Sunday, April 29, 2007

I learned to program with IBM Programmed Instruction courses.

I began programming 40 years ago. I was given the job to write software with absolutely no prior experience. (Yeah, I know. I was handed a career on a silver platter. It was a golden era for me.) I didn’t even know what programming was but I began working on a FORTRAN II program within a few days after I started a training course. My first application was a maintenance job. I don’t remember exactly what it was about but it was short. It couldn’t have been more than a 100 lines long.

How did I start so quickly? I was given a set of maybe 7 booklets from IBM that taught FORTRAN programming. They used the technique of “programmed instruction”. It assumed no prior knowledge of FORTRAN or programming. The total number of pages in the course was probably less than 300 pages.

The mechanics of programmed instruction is very simple. A numbered paragraph states a fact. A multiple choice question follows. An answer book tells you what to do depending on your selected answer. Actually it would tell you to continue if you answered correctly; otherwise it would tell you to start over at a lower numbered paragraph to reinforce your memory or understanding. I found it to be very easy, but I’m sure that’s because people developing the content were very skilled.

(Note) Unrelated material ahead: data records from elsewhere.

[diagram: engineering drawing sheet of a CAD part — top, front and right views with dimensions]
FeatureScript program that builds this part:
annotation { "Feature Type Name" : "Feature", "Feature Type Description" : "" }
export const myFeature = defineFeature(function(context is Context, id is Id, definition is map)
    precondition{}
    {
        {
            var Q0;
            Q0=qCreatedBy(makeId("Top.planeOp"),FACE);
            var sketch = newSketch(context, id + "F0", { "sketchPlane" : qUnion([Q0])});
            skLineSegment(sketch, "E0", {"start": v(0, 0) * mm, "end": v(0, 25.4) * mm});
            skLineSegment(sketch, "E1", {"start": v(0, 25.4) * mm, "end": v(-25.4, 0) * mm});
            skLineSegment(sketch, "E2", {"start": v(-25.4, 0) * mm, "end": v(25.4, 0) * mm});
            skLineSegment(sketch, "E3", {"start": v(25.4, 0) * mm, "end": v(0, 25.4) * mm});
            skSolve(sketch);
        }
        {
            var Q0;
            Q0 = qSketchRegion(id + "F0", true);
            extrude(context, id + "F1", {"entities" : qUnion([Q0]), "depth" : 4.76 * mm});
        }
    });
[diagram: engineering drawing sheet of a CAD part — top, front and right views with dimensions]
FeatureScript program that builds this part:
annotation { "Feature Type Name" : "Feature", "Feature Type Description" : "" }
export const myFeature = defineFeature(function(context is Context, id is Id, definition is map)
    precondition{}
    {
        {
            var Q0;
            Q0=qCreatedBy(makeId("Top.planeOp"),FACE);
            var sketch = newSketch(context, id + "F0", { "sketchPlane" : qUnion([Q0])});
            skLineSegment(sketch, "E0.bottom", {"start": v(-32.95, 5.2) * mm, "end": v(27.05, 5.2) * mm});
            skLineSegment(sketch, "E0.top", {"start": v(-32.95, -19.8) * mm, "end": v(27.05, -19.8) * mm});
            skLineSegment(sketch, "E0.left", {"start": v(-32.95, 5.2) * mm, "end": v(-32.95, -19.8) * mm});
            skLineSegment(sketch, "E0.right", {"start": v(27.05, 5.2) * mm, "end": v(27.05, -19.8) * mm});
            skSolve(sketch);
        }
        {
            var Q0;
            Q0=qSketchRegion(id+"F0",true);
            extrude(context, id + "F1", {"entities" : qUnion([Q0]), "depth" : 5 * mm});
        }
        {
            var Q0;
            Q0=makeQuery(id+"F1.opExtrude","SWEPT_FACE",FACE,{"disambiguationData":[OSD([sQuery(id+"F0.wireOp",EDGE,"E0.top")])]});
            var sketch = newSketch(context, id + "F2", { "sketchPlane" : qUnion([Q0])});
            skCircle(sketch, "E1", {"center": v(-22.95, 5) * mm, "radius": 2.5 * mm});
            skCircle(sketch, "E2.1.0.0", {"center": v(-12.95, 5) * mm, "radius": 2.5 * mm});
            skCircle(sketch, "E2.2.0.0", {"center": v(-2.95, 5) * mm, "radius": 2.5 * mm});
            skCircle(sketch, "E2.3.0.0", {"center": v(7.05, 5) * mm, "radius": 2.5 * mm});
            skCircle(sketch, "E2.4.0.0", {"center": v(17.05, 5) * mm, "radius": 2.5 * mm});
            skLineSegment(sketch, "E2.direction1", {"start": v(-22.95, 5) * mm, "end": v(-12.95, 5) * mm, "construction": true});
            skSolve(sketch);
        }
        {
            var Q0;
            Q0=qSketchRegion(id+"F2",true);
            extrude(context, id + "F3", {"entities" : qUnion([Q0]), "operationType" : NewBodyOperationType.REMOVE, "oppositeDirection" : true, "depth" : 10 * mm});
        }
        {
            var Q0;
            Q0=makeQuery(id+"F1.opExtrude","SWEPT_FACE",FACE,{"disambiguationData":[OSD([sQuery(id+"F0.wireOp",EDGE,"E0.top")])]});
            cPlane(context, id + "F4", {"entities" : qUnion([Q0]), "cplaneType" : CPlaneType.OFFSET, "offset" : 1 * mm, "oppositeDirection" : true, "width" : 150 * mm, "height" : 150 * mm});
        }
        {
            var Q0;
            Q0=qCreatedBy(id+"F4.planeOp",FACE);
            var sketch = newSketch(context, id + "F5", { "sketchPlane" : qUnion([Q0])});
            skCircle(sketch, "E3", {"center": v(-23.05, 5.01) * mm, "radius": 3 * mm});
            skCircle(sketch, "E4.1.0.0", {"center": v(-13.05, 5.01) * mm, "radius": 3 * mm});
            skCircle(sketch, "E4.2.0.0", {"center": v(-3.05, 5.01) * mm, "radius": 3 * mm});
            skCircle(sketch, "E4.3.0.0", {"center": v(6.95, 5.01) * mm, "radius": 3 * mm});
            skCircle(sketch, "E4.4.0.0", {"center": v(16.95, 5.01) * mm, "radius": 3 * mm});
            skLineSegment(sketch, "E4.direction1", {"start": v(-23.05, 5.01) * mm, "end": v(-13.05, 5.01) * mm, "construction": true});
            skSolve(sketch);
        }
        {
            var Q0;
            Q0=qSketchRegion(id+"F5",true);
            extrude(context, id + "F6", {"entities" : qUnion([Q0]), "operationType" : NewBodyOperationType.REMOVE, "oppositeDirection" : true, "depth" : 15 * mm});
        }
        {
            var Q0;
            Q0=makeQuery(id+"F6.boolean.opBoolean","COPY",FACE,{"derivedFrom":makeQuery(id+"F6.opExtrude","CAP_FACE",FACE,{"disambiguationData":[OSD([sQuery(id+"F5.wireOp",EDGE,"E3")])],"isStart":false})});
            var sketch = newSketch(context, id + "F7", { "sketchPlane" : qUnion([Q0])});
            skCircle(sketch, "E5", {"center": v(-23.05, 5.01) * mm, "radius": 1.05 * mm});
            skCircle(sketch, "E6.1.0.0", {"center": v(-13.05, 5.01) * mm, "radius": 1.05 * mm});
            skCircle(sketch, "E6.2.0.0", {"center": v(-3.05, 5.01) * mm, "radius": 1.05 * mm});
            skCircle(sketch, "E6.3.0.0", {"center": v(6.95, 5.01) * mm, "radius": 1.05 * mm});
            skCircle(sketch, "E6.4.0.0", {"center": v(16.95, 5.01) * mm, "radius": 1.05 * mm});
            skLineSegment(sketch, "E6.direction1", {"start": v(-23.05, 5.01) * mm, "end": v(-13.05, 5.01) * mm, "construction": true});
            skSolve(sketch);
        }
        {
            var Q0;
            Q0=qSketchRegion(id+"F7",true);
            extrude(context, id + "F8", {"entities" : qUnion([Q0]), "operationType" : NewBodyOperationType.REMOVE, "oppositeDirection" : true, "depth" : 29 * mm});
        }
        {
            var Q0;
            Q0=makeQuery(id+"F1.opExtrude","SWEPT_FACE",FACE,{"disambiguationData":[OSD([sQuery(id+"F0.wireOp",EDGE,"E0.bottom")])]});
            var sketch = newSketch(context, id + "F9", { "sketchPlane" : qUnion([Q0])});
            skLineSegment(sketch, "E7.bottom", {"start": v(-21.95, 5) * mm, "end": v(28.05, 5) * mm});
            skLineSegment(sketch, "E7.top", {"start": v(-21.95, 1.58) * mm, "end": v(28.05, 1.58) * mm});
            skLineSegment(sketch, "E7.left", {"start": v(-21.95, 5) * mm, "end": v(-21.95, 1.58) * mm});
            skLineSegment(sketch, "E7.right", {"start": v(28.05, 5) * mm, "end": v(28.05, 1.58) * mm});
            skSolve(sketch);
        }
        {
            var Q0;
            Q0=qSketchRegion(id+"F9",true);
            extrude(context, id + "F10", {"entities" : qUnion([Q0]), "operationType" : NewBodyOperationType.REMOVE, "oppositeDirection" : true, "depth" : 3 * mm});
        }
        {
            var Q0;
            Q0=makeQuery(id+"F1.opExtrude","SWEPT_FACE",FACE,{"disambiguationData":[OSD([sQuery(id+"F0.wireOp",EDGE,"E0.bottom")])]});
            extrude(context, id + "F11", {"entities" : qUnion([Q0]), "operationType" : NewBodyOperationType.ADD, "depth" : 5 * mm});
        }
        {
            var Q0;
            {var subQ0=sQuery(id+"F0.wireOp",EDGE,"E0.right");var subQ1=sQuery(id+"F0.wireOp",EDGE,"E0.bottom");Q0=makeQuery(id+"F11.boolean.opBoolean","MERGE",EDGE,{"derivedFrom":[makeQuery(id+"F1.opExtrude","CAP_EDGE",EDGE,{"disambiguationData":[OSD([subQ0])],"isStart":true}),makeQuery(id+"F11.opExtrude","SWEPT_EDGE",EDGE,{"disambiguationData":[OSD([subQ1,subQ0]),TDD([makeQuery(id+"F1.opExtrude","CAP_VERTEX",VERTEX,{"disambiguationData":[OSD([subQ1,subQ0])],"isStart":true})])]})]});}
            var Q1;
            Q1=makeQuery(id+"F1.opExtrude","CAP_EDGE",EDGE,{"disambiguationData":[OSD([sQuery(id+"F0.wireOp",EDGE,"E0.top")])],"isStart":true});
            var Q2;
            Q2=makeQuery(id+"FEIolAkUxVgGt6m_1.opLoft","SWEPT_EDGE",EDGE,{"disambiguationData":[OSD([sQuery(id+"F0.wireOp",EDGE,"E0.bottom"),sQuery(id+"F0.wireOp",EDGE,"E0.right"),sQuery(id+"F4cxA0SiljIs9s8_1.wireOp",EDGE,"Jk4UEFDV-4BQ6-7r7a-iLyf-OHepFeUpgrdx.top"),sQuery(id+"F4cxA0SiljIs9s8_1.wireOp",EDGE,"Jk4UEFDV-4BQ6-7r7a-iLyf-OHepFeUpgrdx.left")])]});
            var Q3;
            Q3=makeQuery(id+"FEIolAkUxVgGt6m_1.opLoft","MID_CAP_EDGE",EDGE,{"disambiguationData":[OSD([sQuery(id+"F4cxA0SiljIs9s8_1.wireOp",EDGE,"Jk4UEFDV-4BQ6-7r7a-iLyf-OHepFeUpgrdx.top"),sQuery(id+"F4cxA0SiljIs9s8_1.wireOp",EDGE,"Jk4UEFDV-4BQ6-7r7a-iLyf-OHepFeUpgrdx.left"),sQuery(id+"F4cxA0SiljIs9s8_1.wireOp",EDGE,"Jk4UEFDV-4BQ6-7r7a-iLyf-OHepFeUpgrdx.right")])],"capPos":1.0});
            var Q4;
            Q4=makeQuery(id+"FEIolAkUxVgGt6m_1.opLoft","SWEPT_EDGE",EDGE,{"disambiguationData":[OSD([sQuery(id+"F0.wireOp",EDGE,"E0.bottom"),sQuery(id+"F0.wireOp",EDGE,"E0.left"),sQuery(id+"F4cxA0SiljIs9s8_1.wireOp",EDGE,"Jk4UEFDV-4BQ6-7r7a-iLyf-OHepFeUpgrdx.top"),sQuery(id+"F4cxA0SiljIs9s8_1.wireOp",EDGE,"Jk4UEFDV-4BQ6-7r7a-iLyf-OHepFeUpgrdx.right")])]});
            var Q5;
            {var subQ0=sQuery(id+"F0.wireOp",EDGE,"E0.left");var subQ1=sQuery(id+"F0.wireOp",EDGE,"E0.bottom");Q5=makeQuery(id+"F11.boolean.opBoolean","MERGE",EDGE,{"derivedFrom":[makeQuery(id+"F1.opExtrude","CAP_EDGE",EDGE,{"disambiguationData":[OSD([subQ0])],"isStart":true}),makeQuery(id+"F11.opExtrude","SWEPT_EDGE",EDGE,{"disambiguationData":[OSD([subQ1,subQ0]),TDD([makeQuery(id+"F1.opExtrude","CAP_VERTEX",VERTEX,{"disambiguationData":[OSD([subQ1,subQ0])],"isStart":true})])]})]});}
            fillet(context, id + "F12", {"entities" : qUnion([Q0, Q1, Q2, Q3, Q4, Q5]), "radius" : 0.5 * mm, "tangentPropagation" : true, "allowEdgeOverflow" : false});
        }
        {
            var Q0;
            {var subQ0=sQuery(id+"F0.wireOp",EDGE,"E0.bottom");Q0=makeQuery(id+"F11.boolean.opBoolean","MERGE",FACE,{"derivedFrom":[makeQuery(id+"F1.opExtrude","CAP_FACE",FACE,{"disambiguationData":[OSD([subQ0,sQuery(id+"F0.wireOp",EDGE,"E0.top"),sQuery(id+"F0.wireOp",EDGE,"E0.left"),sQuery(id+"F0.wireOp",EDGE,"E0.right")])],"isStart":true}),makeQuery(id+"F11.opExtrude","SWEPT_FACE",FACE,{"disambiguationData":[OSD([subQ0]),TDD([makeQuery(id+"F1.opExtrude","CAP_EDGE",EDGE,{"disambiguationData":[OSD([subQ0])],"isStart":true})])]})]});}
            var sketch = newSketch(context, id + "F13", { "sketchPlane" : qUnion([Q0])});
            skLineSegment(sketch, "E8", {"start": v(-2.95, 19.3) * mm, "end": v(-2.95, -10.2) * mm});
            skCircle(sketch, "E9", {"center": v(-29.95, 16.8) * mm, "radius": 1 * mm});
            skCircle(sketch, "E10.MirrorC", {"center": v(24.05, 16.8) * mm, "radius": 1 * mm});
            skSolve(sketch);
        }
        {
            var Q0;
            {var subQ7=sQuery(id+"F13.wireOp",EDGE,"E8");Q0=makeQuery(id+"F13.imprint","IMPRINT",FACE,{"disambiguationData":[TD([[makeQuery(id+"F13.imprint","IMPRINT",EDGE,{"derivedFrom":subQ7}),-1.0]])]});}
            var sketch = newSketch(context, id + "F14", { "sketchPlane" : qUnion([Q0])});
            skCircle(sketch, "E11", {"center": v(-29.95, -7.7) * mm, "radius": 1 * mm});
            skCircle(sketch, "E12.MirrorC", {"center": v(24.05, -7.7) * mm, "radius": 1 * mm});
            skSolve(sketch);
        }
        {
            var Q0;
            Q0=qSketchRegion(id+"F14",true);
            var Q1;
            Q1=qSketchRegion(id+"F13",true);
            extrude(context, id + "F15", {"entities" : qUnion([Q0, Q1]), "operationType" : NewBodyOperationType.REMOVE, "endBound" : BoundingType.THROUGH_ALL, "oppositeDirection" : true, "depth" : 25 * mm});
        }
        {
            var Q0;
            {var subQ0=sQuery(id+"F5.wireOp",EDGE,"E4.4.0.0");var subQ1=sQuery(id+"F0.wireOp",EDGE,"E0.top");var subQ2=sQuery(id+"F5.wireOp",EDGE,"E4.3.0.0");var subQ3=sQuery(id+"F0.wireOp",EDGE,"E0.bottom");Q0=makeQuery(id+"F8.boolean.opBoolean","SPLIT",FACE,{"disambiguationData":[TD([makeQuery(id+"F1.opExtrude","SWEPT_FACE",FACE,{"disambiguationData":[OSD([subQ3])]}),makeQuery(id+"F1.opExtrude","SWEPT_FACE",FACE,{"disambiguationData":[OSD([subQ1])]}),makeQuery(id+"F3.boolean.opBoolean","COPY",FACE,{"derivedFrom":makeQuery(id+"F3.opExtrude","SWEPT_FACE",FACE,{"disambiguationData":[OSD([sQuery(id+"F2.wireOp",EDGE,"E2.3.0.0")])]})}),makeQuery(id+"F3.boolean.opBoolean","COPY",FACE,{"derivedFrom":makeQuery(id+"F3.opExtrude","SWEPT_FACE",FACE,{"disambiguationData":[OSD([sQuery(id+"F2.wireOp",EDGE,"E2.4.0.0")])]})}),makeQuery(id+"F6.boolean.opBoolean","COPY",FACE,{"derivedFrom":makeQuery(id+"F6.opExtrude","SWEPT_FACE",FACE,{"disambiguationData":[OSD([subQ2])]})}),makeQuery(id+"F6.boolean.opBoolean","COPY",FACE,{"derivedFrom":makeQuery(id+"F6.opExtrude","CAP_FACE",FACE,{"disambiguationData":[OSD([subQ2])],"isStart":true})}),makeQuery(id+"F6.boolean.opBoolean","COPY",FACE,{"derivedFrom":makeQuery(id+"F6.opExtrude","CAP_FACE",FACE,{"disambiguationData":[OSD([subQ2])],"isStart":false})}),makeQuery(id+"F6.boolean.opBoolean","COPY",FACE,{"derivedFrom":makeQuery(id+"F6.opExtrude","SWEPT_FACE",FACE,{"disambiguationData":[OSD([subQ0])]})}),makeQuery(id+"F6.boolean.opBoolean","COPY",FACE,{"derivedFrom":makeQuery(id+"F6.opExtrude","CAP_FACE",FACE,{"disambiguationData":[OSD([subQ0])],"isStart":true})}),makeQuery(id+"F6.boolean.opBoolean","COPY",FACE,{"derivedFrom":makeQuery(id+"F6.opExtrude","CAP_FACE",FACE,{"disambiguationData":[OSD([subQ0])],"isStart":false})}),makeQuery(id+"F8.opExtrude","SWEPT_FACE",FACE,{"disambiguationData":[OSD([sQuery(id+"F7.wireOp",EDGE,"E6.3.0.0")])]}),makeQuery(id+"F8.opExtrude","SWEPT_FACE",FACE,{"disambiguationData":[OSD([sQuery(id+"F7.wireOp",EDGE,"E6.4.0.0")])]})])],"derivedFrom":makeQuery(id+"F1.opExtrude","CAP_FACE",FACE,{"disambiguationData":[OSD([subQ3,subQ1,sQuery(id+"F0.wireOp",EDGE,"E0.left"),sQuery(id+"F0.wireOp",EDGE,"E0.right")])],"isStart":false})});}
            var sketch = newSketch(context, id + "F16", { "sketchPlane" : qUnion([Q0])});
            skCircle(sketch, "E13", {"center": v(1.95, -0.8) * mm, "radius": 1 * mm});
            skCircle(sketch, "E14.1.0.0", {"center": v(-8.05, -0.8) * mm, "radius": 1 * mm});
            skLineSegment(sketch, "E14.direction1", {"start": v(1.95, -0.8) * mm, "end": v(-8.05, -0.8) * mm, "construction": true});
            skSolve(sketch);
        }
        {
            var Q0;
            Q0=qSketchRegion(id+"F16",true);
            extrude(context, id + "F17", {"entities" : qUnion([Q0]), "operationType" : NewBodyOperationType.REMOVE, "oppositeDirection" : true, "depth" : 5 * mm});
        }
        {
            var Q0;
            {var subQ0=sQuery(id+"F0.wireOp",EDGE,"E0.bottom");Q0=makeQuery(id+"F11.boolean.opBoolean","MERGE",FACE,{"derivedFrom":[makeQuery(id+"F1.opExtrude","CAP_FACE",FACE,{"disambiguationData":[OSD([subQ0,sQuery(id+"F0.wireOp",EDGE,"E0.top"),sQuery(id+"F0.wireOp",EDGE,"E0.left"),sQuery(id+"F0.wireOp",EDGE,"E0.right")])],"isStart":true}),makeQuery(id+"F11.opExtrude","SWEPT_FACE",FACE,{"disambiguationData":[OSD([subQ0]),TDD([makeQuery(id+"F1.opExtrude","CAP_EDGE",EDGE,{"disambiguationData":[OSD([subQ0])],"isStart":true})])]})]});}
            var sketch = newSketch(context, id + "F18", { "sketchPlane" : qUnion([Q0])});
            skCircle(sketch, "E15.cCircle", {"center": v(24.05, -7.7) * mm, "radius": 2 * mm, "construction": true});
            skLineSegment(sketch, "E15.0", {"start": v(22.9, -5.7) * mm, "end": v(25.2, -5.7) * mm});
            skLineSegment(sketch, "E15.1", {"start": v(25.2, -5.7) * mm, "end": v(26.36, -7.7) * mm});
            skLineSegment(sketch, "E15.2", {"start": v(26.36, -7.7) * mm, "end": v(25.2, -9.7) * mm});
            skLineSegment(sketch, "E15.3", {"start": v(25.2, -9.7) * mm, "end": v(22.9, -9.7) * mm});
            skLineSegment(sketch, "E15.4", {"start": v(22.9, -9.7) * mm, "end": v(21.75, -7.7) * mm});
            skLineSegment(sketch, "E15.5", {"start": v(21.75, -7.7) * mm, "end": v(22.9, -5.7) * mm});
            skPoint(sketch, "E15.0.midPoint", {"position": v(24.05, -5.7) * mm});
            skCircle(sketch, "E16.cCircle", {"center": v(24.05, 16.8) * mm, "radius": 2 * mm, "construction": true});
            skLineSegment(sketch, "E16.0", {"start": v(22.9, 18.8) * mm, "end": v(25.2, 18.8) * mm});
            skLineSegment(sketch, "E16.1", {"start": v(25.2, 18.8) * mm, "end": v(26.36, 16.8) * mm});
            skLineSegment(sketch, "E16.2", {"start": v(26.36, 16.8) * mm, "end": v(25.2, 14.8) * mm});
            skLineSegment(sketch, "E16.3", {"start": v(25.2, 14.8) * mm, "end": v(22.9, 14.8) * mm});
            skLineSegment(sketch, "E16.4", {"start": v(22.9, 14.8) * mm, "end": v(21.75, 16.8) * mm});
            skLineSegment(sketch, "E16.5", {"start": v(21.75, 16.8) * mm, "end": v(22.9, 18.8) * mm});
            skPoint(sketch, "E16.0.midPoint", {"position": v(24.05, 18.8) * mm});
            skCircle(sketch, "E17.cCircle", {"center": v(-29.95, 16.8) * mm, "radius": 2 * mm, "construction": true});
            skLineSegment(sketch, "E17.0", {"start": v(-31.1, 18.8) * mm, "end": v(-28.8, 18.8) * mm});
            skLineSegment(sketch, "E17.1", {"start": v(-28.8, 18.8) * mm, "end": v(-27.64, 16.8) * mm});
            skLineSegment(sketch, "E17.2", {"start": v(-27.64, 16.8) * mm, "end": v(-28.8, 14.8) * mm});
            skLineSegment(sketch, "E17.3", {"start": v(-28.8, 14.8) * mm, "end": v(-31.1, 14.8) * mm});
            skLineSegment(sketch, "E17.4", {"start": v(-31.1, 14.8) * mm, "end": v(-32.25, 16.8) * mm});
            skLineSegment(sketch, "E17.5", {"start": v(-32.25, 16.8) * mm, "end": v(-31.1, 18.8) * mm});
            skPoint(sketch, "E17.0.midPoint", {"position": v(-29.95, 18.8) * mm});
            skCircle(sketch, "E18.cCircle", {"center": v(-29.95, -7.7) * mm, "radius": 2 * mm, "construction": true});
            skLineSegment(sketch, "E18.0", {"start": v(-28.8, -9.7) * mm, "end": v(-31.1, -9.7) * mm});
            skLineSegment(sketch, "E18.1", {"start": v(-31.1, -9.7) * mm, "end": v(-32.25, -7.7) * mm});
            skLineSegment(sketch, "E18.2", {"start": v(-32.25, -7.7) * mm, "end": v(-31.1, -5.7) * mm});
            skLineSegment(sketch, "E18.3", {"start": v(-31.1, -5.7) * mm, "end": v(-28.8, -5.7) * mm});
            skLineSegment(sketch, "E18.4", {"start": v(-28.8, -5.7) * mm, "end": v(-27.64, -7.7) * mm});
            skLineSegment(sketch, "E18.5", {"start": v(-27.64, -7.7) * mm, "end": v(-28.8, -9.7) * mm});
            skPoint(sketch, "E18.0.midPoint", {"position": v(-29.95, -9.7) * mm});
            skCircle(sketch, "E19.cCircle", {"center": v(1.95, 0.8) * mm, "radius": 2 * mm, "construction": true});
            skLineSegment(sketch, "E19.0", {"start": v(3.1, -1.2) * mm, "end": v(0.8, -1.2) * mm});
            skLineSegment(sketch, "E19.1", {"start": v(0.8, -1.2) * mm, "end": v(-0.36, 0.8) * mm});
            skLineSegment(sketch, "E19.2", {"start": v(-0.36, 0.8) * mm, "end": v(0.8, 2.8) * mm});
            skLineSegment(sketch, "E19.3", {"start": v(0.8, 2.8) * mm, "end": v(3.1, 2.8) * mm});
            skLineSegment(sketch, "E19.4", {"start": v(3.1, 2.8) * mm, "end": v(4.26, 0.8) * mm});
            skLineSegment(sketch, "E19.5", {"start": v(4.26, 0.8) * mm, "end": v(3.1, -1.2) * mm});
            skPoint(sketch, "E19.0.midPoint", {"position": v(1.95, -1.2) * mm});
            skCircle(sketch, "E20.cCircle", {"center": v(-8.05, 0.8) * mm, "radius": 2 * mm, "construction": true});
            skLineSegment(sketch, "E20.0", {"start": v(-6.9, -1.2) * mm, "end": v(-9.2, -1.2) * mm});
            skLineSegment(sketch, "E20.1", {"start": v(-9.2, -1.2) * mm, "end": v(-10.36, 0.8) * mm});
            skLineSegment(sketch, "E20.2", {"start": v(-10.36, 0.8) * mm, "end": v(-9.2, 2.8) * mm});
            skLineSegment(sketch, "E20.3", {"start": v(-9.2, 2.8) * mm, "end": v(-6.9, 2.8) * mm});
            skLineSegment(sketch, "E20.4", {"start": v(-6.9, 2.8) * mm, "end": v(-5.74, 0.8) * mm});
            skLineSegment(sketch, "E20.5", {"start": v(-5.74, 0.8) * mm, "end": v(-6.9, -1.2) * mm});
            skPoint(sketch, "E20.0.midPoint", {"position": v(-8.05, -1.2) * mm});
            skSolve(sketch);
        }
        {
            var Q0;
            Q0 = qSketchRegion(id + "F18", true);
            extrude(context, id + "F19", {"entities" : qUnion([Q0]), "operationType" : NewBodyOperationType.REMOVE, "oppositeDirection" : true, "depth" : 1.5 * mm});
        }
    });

However, it didn’t prepare me for everything. After informing my boss that I was done with the course, she gave me my first job. It was to do something to a small program she had written. I carefully made the changes. I went through the code over and over. I fully expected my changes to be perfect. Now up to that point, I never saw the computer. Nowadays I never write more than a few lines before I compile and run. Well, I was devastated when I ran the program through the IBM 1620 computer the first time. The compiler produced hundreds of errors. I learned an important new term that day. The programmed instruction course hadn’t mentioned, “Syntax error”.

Over the next few days I got my first taste of the pain in computer programming. At the same time, it was thrilling. I became so excited about programming; I went through the COBOL and Assembly Language programmed courses in the next 6 months. It wasn’t an academic exercise. I used all 3 languages in my new job.